(Article de décembre 2021)
Héritière d’une tradition millénaire, Elsa Falempin fait partie du cercle très fermé des enlumineurs de France. Cette outreloise de 26 ans passionnée fait découvrir son métier d’art et d’artisanat exceptionnel.
► Comment définissez-vous l’enluminure ?
On pourrait comparer l’enluminure du Moyen-Age aux illustrations d’aujourd’hui. Leur rôle était de permettre la compréhension du texte par le plus grand nombre, même pour ceux qui ne savaient pas lire, et ils étaient très majoritaires à l’époque. Les premières enluminures sont apparues au Vème siècle. Il existe de multiples courants d’enluminures selon les époques, les pays, comme l’art carolingien, mérovingien répandu en France, en Allemagne ou l’art insulaire pratiqué en Irlande, en Écosse, etc. Ils se caractérisent par la diversité des couleurs, l’élaboration du dessin, des personnages, la présence d’entrelacs.

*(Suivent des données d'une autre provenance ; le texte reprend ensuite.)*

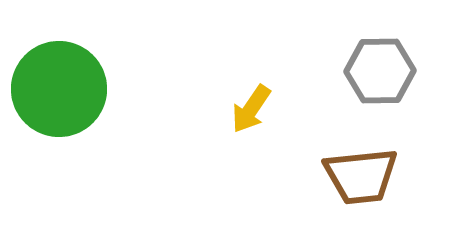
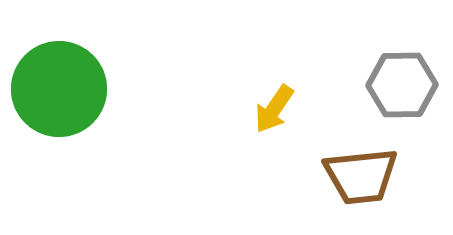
gray hexagon: moved 22 px right, 14 px down
yellow arrow: moved 23 px right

► Comment vous est venue l’idée d’en faire votre métier ?
Avec le bac que j’avais choisi, je me destinais à des métiers de la relation d’aide ou de la santé. Mais j’ai vite su que ça n’était pas pour moi. Passionnée d’histoire, j’ai voulu faire une licence à Boulogne. Mais ça ne me plaisait pas beaucoup. Comme me l’a judicieusement fait remarquer mon père à l’époque, je suis plutôt manuelle, créative :
j’ai toujours aimé coudre ou tricoter avec mes grands-mères. En cherchant sur internet ce que je pouvais faire, je suis tombée sur le site de l’institut Supérieur européen de l’enluminure et du manuscrit d’Angers. J’ai eu un véritable coup de coeur. Plus je m’y intéressais, plus j’aimais. L’entrée se faisait sur entretien : ma motivation a été la clé.

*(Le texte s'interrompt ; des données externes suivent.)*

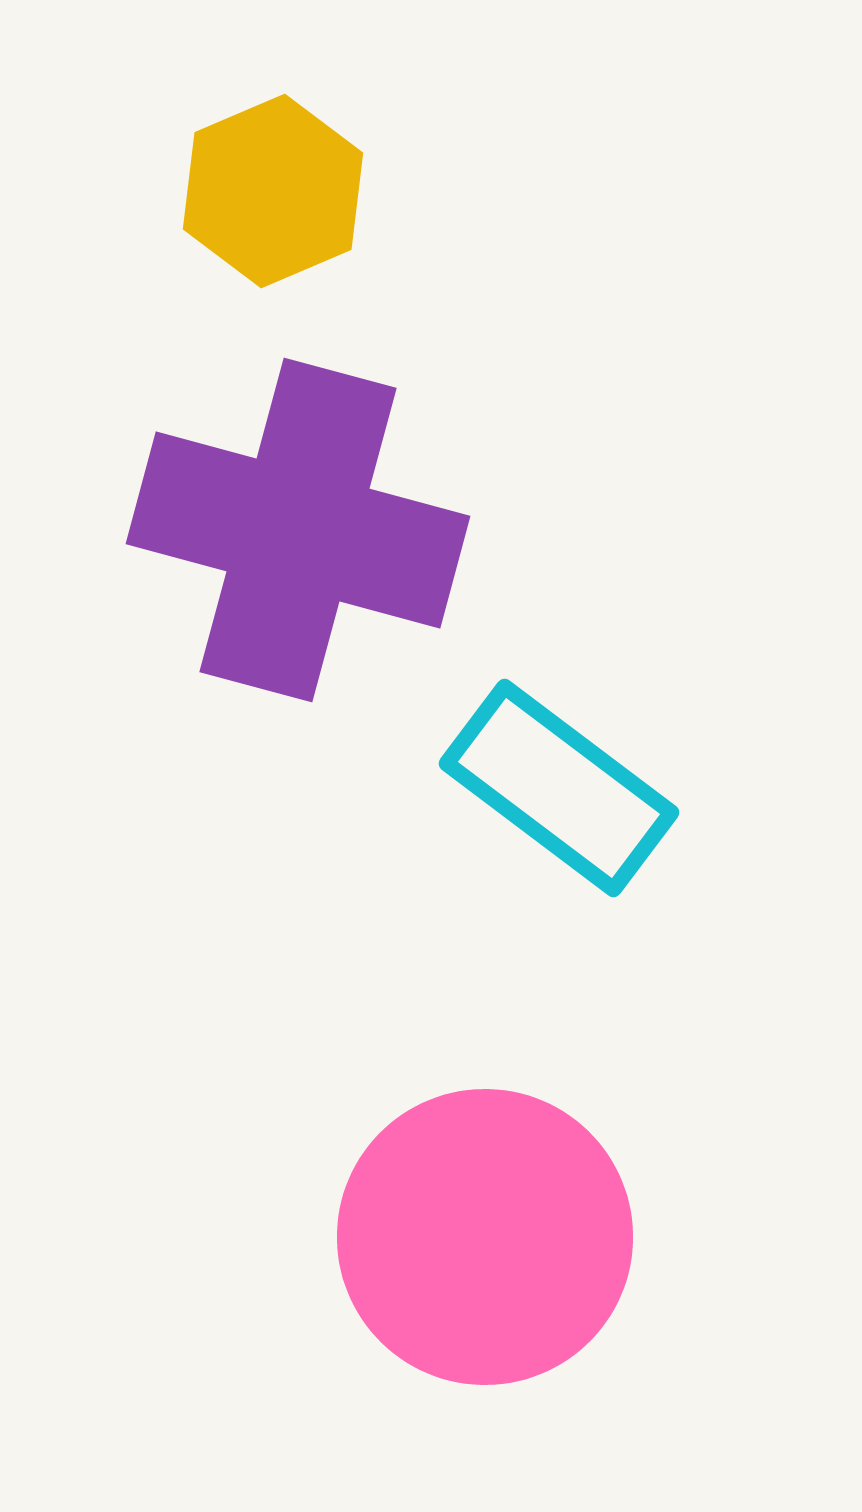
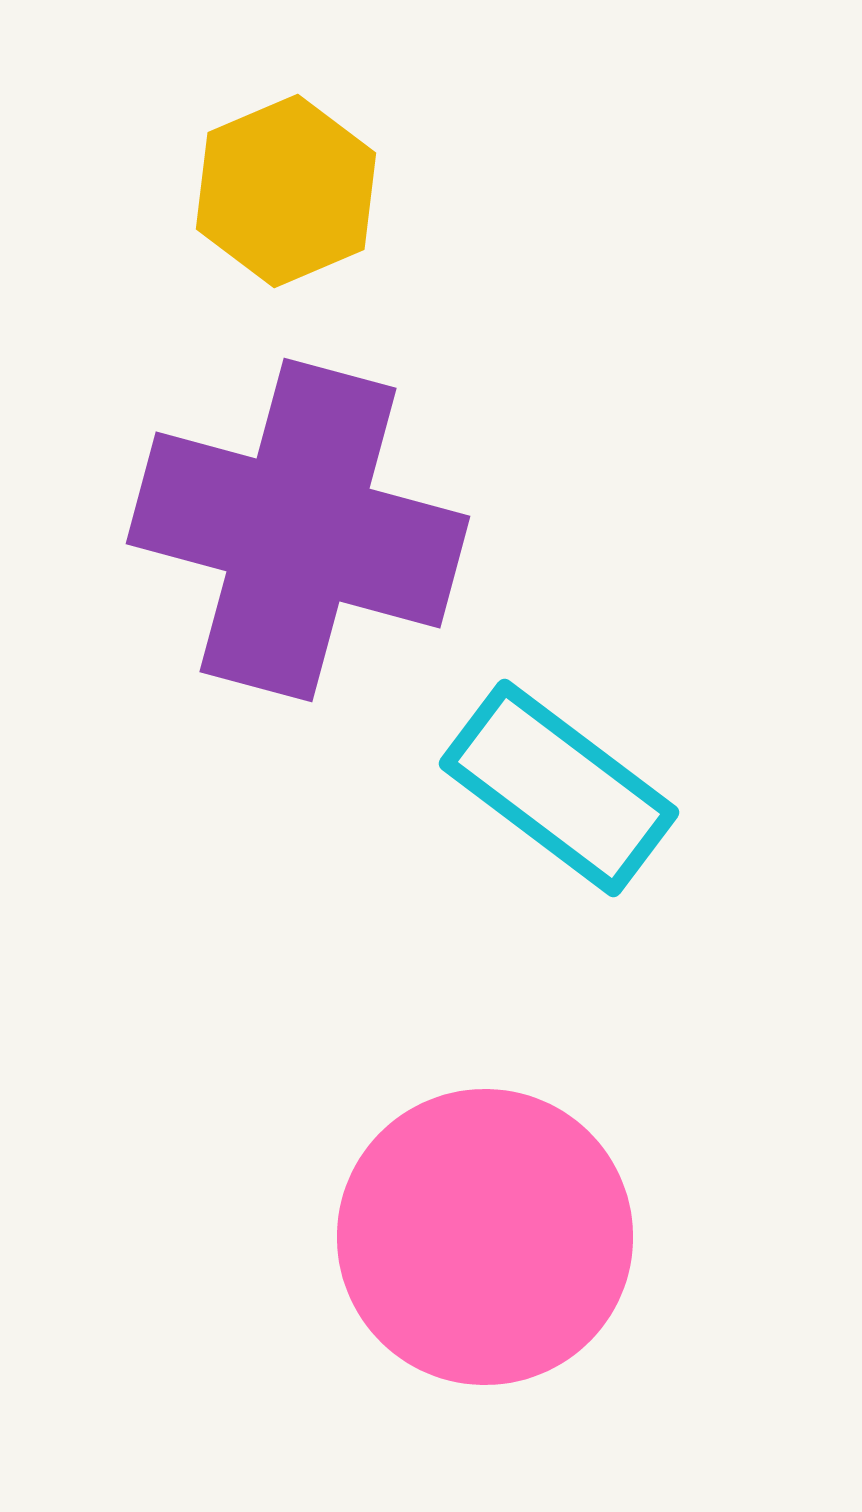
yellow hexagon: moved 13 px right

► Quelles compétences faut-il pour faire de l’enluminure ?
En deux ans d’études, nous plongeons dans l’histoire du Moyen-Age, nous apprenons la technique : la calligraphie, le respect du dessins, la précision des couleurs, des traits, la peinture et les spécificités techniques de l’époque comme l’utilisation du parchemin (peau de chèvre), des pigments naturels ou synthétiques ou encore la pose d’or, etc.

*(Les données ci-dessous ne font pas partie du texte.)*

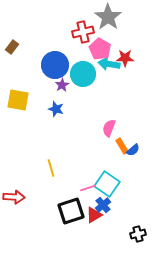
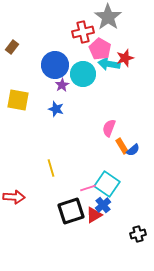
red star: rotated 18 degrees counterclockwise
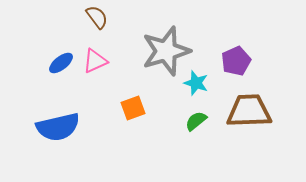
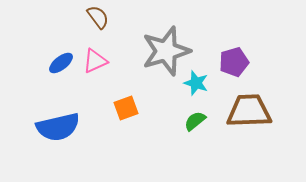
brown semicircle: moved 1 px right
purple pentagon: moved 2 px left, 1 px down; rotated 8 degrees clockwise
orange square: moved 7 px left
green semicircle: moved 1 px left
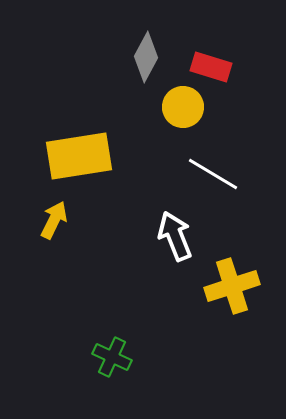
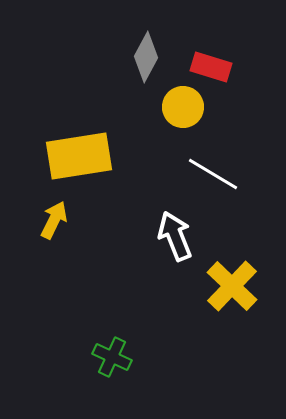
yellow cross: rotated 28 degrees counterclockwise
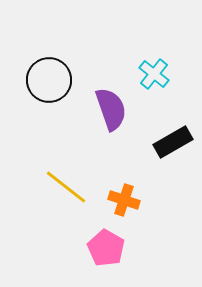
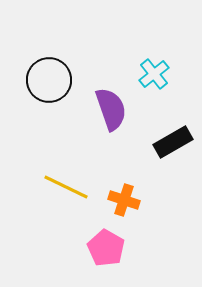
cyan cross: rotated 12 degrees clockwise
yellow line: rotated 12 degrees counterclockwise
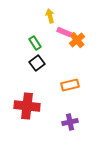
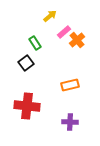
yellow arrow: rotated 64 degrees clockwise
pink rectangle: rotated 64 degrees counterclockwise
black square: moved 11 px left
purple cross: rotated 14 degrees clockwise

Ma période de prédilection est l’art roman. Plus largement, faire de l’enluminure exige de la concentration, de la rigueur, de la précision, de la patience.
► Quel est votre rôle en tant qu’enlumineur de France ?
Aujourd’hui, on ne restaure plus les manuscrits. Quand un musée ou une institution souhaite faire une exposition, nous pouvons réaliser un facsimile de ce manuscrit dans le respect de l’original. Mais j’aime aussi faire connaître l’art de l’enluminure. Cela se fait par des stages de découverte par exemple. Les gens sont épatés de voir qu’ils sont capables de cela, c’est très gratifiant. J’interviens aussi dans les écoles, les collèges : l’enluminure fait partie de notre histoire, de notre patrimoine ! C’est formidable que les enfants puissent se l’approprier ! C’est aussi un métier de création : je crée des enluminures du XXIème siècle. J’ai par exemple été sollicitée pour faire une enluminure à l’occasion de noces de platine, je crée des cartes postales, des illustrations, etc.